The ANC in the province sharply criticised Business Day for a report in which it quoted the newly elected chair, Sihle Zikalala, speaking to radio station SAFM on Monday morning, in which he said the ANC needed to discuss the approach on supporting Zuma with the party’s national executive committee (NEC).
Zuma returns to the dock on Friday in the High Court in Pietermaritzburg to face graft charges, with a brand new legal team.
The ANC in KwaZulu-Natal says its supporters and members are free to support the former president, provided that they do so in their individual capacity, do not wear ANC colours and do not use the occasion to swear at, or denounce, elected ANC leaders — as per a decision by the NEC.
Business Day ran a story which quoted Zikalala as saying that the KwaZulu-Natal ANC conference resolved that it supported the NEC resolution, which stated that the organisation must not support leaders facing criminal charges. He was quoted as saying that those members who wanted to support such leaders must do so in their individual capacity and must not use ANC structures or wear ANC colours.
In a statement, Mdumiseni Ntuli, KwaZulu-Natal ANC provincial secretary, said the report twisted what Zikalala had said and implied that the new KwaZulu-Natal leadership was drifting away from Zuma.
"The conference noted that former president Jacob Zuma is not facing new charges, and the condition[s] he was initially charged for have not materially changed. The ANC continues to assert the inalienable right of all, including the former president, to be presumed innocent until proven guilty," Ntuli said.
In the SAFM interview, a podcast of which is posted on its website, Zikalala was asked whether a decision was taken at the KwaZulu-Natal conference to support Zuma.
His response was: "We are not saying that we must take that direction, but we are saying to the new leadership [that national] must discuss this issue because you find that a number of people just go to court, mobilise people to support former president Zuma, which is not an issue and a concern, but they opportunistically use that platform for their own interests.
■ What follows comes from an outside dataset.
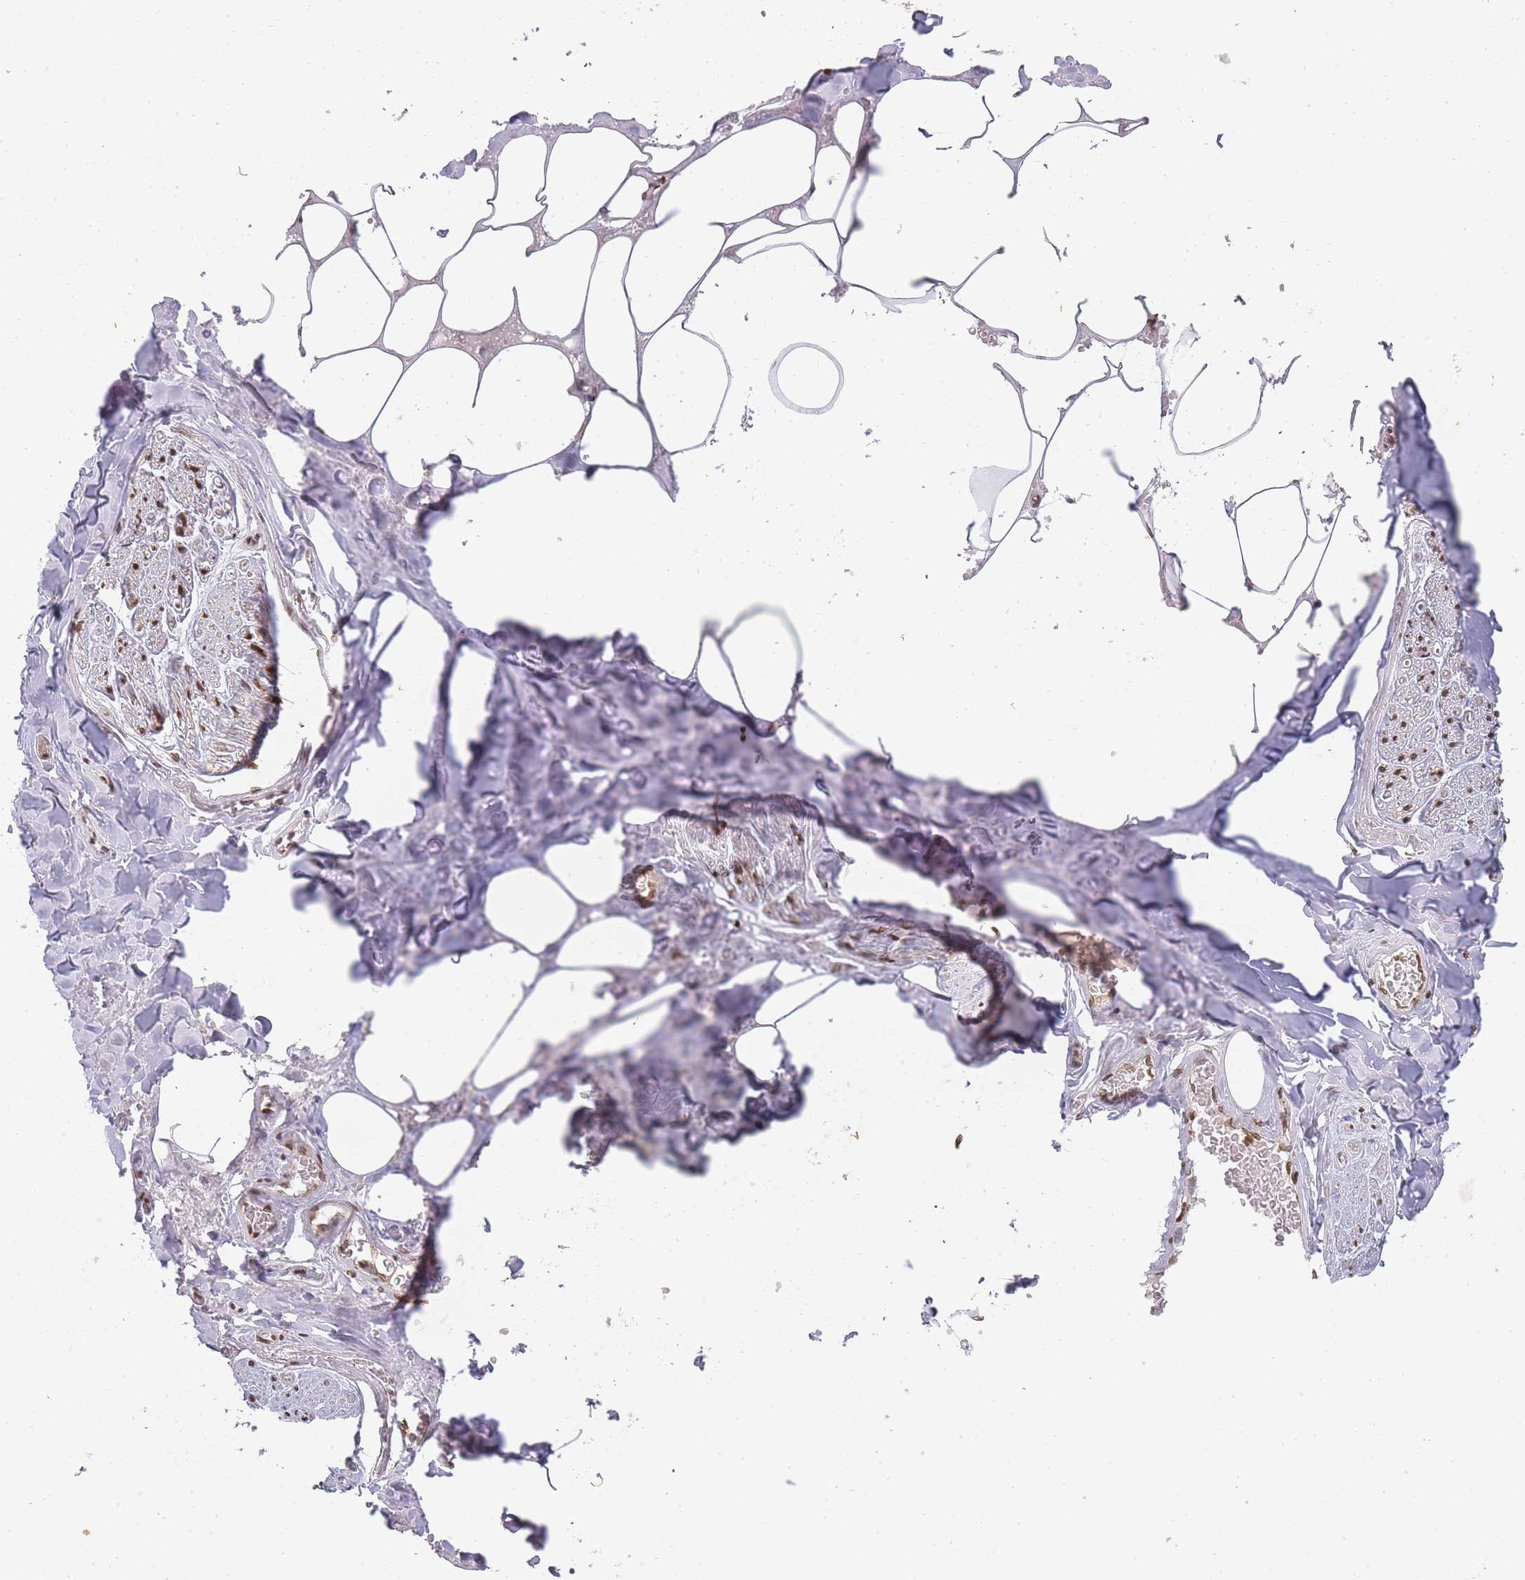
{"staining": {"intensity": "moderate", "quantity": ">75%", "location": "nuclear"}, "tissue": "adipose tissue", "cell_type": "Adipocytes", "image_type": "normal", "snomed": [{"axis": "morphology", "description": "Normal tissue, NOS"}, {"axis": "topography", "description": "Salivary gland"}, {"axis": "topography", "description": "Peripheral nerve tissue"}], "caption": "Brown immunohistochemical staining in normal adipose tissue reveals moderate nuclear positivity in about >75% of adipocytes.", "gene": "WWTR1", "patient": {"sex": "male", "age": 38}}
"Supporting former president Zuma should not be against the ANC and all of us who go there have been emphasising that, but there are people who do not come from our structures of the ANC, and the ANC members who are there will not have authority over those people because they are not the organisers of those support events that are organised," Zikalala told SAFM.
He was then asked whether the ANC was referring to organisations such as Black First Land First (BLF), which has been a vocal supporter of Zuma during and after his court appearances.
Zikalala responded: "If all of those mass gatherings are controlled by the ANC you will not have [the BLF] and that’s what we are saying, the space the ANC has left but we are also in concurrence, we agree with the ANC leadership that it is not good for the ANC to support comrades when they are charged, because we are the ones who embraced the rule of law and the independence of the judiciary.
"We are also the ones who must advance the cause and fight corruption so we are saying these are issues that are contradictory and we need to discuss it internally and have a solution on that. We respect former president Zuma, he has the support of us as members but the issue must be discussed."
Attempts to speak to Zikalala to get clarity on the matter pertaining to Zuma’s support were unsuccessful on Thursday. Bongani Tembe, Zikalala’s spokesman, declined to comment on this matter, referring all enquiries to the KwaZulu-Natal ANC provincial headquarters.